Any ideas where i could find one (or one that is close enough to work)? Thanks!
 
The datasheet you linked to is for PG devices, NOT PC - but I really see no reason for a varactor diode in a charging circuit? - what does it do?, and are you absolutely certain of the number?.
 
The PC devices are at the bottom (took me a bit to find it myself). I'm not entirely sure what the diode is doing in the circuit either (although who am I to question Dell ;) ?). Anyway, it visibly fried itself (pretty nice scorch mark where it was), so I assume that that's the reason I can't get any power to the motherboard via ac adapter. I am 99% sure that the chip in question was the PC134 (labeled on the motherboard right next to it).

Thanks for anyone's help!
 
The PC devices are at the bottom (took me a bit to find it myself). I'm not entirely sure what the diode is doing in the circuit either (although who am I to question Dell ;) ?). Anyway, it visibly fried itself (pretty nice scorch mark where it was), so I assume that that's the reason I can't get any power to the motherboard via ac adapter. I am 99% sure that the chip in question was the PC134 (labeled on the motherboard right next to it).

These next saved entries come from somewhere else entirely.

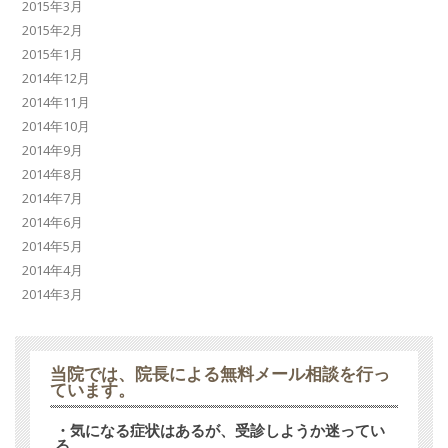
2015年3月
2015年2月
2015年1月
2014年12月
2014年11月
2014年10月
2014年9月
2014年8月
2014年7月
2014年6月
2014年5月
2014年4月
2014年3月
当院では、
院長による無料メール相談
を行っ
ています。
・気になる症状はあるが、受診しようか迷ってい
る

If it's on the board, that's just the circuit reference, and not the number of the component - just like a resistor would be labelled R134 on the board, rather than 10K (or whatever).
 
Now that I look at it more, i think you are right. Any ideas on how I could figure out what kind of diode it was that fried?
 
Now that I look at it more, i think you are right. Any ideas on how I could figure out what kind of diode it was that fried?

Is it actually a diode?, it may be a fuse?, or a low value resistor? - you wouldn't normally expect a diode to burn up.

You really need a circuit diagram, which is probably unlikely?.
 
looking at the the image, it seems to be an inductor/ power choke. if it is dead,you can,t measure its value.so you need a diagram of the circuit.
 
Replaced the same part.

I broke off the same thing while replacing the dc-in jack. :eek:
Anyway, i had a junk dell motherboard (not even the same model) laying around, i took a look at it and right by the dc-in jack was the same part, removed it put it on my other board and attached it to the one i broke and BAM! Computer now powers on w/o battery and charges. I looked for identification on the part but there is none.

Don't know if this helps at all, just thought i would post my experience because the image posted here really helped me out.